The Palette outputs 1.75mm filament just like most printers are designed to use which is what allows it to be such a universal solution. It also requires no modification (firmware or hardware) to the printer. The only thing you need to do to your printer is stick on a piece of Velcro (included with Palette) to which the scroll wheel will attach. The scroll wheel is a small measuring device that the filament passes through before entering the printer. It precisely measured the filament used by the printer and relays this information back to The Palette. This allows the Palette to keep track of the print job and even to make compensations if your printer's extruder skips steps, or is over/under extruding. The closed loop feedback system is what allows The Palette and your printer to stay in tune.

There are only 3 calibration constants required for any given printer to be used with The Palette. They are the extrusion constant (similar to extrusion multiplier), hot end transition volume constant, and Bowden distance constant. We have designed simple exercises that the Palette's on board LCD screen can guide you through to get each of these constants. We also plan to provide plenty of documentation to ensure this process goes smoothly for everyone. If you use The Palette with more then one of your printers, you will need to do this sequence for each of them once and then you will be set.

There are some more schematics and descriptions on the Kickstarter campaign here: https://www.kickstarter.com/projects...ed/description

----------


## mitchfrommosaic

Hi @Feign, I'm sorry I'm replying to your comment so late but yes knowing the exact position of the nozzle is critical. We have overcome this by implementing a closed loop feedback system that measured the filament consumption by the printer. There is a diagram in our Kickstarter campaign in the "staying in sync" section here:

https://www.kickstarter.com/projects...ed/description

With this set up, knowing the distance between the nozzle and the scroll wheel is critical. We have developed a very simple calibration sequence that uses the scroll wheel to determine this distance. Yes your correct the cross sectional area reduction will magnify any error but through the insertion of a transition buffer we have been able to mitigate this.

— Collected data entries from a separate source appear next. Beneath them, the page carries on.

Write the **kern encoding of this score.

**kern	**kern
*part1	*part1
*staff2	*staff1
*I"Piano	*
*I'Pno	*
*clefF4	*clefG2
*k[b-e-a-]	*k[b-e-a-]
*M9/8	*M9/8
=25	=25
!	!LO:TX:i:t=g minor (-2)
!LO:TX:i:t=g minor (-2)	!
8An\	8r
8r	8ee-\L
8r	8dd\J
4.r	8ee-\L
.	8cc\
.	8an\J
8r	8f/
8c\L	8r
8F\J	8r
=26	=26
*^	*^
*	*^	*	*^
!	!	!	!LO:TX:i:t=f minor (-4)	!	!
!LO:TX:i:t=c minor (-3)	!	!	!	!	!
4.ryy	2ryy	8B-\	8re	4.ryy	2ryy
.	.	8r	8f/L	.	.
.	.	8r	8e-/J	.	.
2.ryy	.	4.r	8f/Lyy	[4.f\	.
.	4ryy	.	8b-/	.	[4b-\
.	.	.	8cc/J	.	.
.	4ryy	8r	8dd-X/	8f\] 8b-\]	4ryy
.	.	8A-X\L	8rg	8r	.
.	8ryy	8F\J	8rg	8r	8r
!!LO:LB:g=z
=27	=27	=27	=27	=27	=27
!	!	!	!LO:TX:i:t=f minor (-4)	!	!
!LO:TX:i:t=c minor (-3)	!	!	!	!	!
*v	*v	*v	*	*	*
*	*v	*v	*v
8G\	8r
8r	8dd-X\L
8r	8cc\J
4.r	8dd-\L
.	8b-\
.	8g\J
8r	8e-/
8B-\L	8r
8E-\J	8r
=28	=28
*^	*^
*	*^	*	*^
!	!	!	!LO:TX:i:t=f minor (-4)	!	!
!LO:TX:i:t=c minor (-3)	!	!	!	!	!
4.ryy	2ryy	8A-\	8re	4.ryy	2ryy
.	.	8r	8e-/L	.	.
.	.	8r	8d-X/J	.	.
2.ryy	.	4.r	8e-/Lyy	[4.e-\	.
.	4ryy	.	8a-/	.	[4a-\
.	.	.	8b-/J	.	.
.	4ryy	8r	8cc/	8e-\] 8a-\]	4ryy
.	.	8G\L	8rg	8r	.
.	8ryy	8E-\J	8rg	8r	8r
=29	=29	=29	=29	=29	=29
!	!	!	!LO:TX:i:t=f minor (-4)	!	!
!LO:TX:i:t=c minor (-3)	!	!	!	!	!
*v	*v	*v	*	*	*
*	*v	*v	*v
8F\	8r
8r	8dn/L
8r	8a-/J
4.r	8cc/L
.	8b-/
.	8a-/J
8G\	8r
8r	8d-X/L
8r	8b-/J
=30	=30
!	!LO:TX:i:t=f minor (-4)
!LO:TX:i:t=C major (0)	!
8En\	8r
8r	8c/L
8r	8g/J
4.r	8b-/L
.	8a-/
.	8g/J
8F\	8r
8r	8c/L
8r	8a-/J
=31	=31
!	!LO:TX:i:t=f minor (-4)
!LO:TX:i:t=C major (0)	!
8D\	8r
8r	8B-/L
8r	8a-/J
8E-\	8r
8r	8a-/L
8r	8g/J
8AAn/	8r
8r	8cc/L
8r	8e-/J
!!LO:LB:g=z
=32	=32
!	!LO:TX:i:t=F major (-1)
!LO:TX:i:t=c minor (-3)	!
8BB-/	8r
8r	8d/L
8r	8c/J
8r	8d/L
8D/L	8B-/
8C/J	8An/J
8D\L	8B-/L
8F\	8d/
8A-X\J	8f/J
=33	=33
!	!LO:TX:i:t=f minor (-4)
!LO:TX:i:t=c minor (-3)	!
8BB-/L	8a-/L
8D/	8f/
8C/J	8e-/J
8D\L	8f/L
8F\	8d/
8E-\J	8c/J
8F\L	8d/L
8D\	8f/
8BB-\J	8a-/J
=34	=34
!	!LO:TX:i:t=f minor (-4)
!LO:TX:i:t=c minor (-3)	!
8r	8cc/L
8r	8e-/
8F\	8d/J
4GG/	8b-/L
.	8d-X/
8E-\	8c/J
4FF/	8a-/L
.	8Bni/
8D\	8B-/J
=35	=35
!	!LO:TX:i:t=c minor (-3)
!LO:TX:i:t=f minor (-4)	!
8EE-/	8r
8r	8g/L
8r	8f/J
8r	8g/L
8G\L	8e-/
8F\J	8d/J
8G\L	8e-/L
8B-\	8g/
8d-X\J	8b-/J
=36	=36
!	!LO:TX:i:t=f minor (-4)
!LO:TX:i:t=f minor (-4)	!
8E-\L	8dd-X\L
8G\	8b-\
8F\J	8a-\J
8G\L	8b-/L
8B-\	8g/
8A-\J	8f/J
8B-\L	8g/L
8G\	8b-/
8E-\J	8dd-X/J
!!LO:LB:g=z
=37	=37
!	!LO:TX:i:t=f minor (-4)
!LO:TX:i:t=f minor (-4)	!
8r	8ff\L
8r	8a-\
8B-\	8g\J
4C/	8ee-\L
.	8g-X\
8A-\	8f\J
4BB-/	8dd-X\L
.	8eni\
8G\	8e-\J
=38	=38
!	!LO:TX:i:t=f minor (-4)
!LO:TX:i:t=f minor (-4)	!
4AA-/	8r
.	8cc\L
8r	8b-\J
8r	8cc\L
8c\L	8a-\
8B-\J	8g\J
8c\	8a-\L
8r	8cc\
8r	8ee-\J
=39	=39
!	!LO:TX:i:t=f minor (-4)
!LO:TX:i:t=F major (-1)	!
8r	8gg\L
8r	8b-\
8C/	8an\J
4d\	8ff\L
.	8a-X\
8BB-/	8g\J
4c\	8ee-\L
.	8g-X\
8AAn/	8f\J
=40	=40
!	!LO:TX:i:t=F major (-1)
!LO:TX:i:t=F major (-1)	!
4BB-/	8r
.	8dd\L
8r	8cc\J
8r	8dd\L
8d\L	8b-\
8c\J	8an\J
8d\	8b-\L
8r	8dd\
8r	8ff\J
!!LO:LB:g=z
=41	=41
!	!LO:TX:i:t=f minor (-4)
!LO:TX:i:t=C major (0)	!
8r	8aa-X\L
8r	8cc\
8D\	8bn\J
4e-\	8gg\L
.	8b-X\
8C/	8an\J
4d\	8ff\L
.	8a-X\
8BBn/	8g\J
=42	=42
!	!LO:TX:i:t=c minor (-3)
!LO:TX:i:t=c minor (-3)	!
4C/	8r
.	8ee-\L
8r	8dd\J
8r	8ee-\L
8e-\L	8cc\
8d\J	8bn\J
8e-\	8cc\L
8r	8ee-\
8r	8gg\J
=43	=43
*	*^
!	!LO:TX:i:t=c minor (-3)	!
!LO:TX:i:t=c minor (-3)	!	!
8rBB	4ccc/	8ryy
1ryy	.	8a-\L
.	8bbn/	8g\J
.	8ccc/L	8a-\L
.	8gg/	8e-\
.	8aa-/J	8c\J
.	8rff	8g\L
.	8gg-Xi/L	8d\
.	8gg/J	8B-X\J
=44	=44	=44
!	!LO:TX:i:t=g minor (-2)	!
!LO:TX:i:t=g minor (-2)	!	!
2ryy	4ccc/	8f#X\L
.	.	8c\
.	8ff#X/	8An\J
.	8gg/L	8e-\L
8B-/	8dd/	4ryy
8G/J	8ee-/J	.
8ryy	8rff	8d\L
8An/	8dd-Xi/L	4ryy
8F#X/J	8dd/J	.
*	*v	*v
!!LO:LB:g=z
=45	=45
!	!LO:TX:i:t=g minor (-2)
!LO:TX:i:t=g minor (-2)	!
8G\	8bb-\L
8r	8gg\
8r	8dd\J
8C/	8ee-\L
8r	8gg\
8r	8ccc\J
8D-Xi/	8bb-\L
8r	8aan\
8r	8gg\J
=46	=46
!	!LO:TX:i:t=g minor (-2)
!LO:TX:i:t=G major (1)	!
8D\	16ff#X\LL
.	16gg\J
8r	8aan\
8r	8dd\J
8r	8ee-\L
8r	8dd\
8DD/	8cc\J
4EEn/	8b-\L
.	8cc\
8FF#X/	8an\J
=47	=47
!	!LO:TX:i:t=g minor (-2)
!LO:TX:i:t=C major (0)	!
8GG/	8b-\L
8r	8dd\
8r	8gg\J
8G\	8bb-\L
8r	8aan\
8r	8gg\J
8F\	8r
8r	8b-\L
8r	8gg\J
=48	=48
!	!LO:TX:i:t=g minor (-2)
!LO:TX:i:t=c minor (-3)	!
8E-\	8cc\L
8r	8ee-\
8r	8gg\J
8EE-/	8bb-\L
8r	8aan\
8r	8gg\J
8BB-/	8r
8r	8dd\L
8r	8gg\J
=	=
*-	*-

The high precision scroll wheel keeps the print right on track and in sync allowing for fantastic quality output.

If you have any more questions, I'll be around.

----------


## curious aardvark

well you're looking $849 + post and import tax just for the earlybird kickstarter price. 

So final retail - what  somewhere north of $1000 ?

Yes it's clever - but at that price, just don't see it taking off commercially.

----------